ÈCORCE BROYÈE
Dans son atelier de La Ville d’Avray (l’atelier ressemble à un vaste chantier, à une saline à ciel ouvert), Alberto Ramirez me dit : « Ma formation est d’être figuratif. J’essaye d’y échapper. Ce n’est pas facile. J’ai été formé pour ça. » Il insiste : « Quoi que je fasse, des formes concrètes s’imposent sur mes toiles. Alors, je lutte contre elles. » Avec quelles armes ? « Avec ce que je trouve sous terre. J’ai la tête dans des mines. Je cherche des charbons, des marbres, des terres qui sont cachés par des pays, par des paysages. C’est ça, ma base : des pigments, toutes sortes de pigments que je mélange avec des colles, des huiles qui ressemblent à des sirops, à du miel. »
C’est simple, quand les couleurs ne sortent pas de terre, c’est qu’elles proviennent d’éléments qui peuplent les pays, les paysages comme d’écorces d’arbre broyées, de larves et de fleurs réduites en poudre. Une fois qu’il a réuni tous ces ingrédients à l’état brut, il ouvre ses tiroirs, il déroule ses écrans de lin sur lesquels il peint.

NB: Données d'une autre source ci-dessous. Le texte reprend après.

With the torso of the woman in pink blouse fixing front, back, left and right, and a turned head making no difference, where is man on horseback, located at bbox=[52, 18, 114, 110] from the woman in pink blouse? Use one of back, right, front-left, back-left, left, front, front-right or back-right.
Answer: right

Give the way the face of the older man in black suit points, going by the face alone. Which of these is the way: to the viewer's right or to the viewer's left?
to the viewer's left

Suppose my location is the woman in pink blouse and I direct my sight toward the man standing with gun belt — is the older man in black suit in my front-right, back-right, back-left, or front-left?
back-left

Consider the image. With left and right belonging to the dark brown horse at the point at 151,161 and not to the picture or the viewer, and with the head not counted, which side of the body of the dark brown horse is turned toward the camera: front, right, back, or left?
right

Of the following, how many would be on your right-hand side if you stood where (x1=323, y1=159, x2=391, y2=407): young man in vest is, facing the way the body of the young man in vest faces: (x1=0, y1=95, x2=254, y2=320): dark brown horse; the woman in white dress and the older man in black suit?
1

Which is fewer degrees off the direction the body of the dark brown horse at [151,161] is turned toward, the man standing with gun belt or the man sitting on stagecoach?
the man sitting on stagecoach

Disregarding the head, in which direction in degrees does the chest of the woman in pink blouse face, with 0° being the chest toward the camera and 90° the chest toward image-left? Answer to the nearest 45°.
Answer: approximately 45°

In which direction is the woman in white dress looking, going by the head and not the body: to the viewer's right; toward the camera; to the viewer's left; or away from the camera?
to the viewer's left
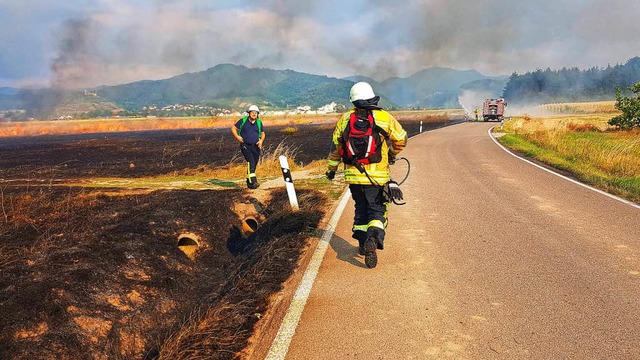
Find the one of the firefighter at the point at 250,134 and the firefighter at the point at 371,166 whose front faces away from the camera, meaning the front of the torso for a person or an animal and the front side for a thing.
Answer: the firefighter at the point at 371,166

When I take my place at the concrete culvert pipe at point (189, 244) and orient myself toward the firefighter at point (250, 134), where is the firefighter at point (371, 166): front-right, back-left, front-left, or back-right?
back-right

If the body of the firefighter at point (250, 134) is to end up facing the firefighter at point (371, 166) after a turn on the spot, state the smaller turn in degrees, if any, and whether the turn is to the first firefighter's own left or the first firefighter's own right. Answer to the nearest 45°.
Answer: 0° — they already face them

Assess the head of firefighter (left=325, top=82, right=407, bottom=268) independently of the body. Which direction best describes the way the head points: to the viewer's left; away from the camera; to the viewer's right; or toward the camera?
away from the camera

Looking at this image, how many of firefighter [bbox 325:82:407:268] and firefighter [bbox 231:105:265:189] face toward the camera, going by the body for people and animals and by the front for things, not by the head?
1

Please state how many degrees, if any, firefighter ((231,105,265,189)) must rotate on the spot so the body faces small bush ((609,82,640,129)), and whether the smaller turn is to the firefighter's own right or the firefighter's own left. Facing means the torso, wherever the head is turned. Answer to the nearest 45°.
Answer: approximately 135° to the firefighter's own left

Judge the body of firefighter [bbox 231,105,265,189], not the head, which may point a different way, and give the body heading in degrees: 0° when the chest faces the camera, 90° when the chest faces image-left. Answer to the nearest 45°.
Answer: approximately 0°

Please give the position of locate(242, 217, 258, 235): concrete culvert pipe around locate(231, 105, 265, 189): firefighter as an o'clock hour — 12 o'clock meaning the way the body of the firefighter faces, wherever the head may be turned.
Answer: The concrete culvert pipe is roughly at 12 o'clock from the firefighter.

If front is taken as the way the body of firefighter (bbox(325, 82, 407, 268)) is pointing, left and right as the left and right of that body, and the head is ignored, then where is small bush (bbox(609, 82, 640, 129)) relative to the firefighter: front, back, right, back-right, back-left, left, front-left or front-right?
front-right

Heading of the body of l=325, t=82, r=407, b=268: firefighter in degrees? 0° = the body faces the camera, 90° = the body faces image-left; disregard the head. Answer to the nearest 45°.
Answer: approximately 180°

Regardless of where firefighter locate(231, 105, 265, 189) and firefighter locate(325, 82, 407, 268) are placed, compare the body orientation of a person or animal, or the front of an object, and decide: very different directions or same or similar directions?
very different directions

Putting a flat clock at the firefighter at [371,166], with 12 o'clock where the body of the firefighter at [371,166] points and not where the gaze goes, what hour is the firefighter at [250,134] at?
the firefighter at [250,134] is roughly at 11 o'clock from the firefighter at [371,166].
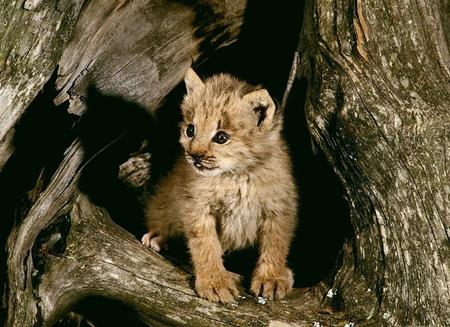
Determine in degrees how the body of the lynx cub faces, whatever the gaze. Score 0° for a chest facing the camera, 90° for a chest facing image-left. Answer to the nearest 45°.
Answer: approximately 315°
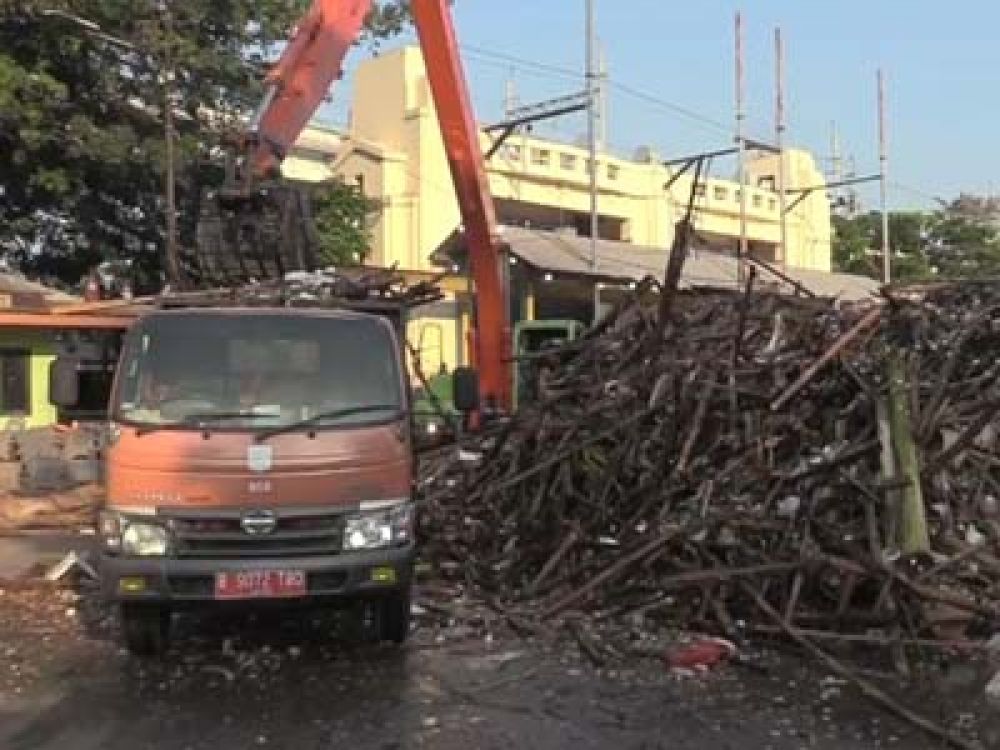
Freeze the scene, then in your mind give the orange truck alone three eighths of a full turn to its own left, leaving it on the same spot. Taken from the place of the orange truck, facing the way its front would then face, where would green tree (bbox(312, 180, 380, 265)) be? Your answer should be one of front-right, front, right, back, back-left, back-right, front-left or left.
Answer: front-left

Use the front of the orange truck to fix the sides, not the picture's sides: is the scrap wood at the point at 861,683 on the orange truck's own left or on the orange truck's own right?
on the orange truck's own left

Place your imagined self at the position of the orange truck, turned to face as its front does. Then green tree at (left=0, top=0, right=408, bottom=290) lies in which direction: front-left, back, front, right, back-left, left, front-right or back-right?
back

Il dit : « Vous voyez, cette grande tache brune, et puis ce bleu outremer, là-bas, solitaire et envahissant… Je les ai laissés libres de n’être pas plus que de la simple matière de couleur (de couleur qui rêve), mais ce sont elles, les couleurs, les matières, qui m’obligent à les raconter, à parler d’elles… Par exemple, ce charbon bleuté qui est en tas sur le sol, eh bien, c’est lui qui a voulu se changer en germe… La caséine qui est là, en pyramide au pied du chevalet, c’est elle qui a voulu se transformer en hélice. Pas moi. En tout cas, je ne l’avais pas prévu… Je l’ai accepté. J’ai fait en sorte que la caséine soit heureuse comme ça, en hélice… Je ne lui ai rien imposé. Toutes les germinations qui couvrent mes toiles sont issues du désir des couleurs elles-mêmes. Ce sont elles qui s’assemblent sous mes yeux, ce sont elles qui veulent germer à nouveau, renaître. On dirait qu’elles veulent former une vie, un être, dès la première occasion. Je leur dis : êtes-vous certaines de vouloir que je dessine des contours pour encercler votre énergie ? Et elles répondent toutes : oui ! »

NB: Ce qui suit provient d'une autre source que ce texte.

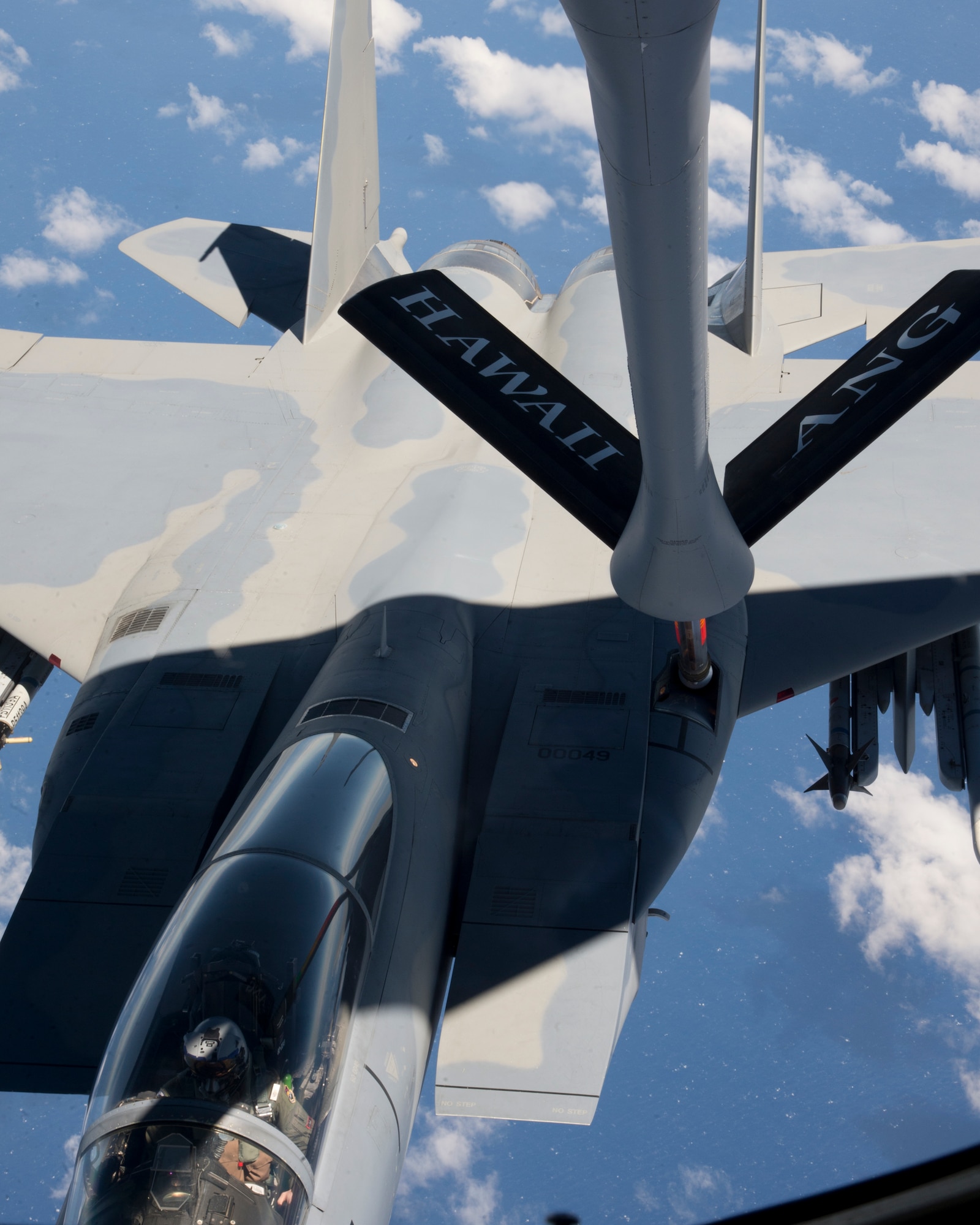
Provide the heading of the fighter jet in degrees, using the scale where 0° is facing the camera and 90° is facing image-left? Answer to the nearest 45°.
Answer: approximately 0°
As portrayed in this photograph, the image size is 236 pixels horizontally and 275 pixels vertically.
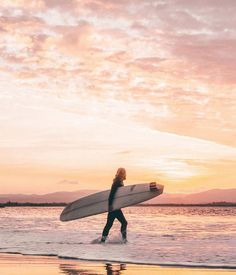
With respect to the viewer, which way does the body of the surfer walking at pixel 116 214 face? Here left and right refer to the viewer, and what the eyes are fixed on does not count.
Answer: facing to the right of the viewer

Alberto Ramirez laisse passer le désir des matières devant le sien. La toile de lin est comme une grande porte : tandis que les couleurs parlent entre elles, le peintre met l’œil à la serrure et il s’amuse. « Cher blanc, voulez-vous serpenter ou encadrer ? Cher blanc, après avoir laissé éclater votre bonheur, voulez-vous vraiment apparaître en tant qu’amphore ? Damier, voulez-vous vraiment exister parmi nous ? Coupe, voulez-vous tenir par vous-même ou faut-il que le vous souligne encore ? » Formes et non-formes se côtoient. Ce sont les deux rives d’un même fleuve. Tout en peignant Alberto Ramirez voit que la matière ne s’anime que pour une seule chose dans la vie : la vie. Ça tombe bien : lui aussi. Alberto Ramirez n’a pas d’objection à formuler. Ce qu’il formule, c’est le désir des plantes et des mines de mêler leur sang. Germer à nouveau ! Féconder. Elles rêvent. Elles veulent devenir des objets. Des objets de rêve dont nous sommes les proches voisins quand Alberto Ramirez peint.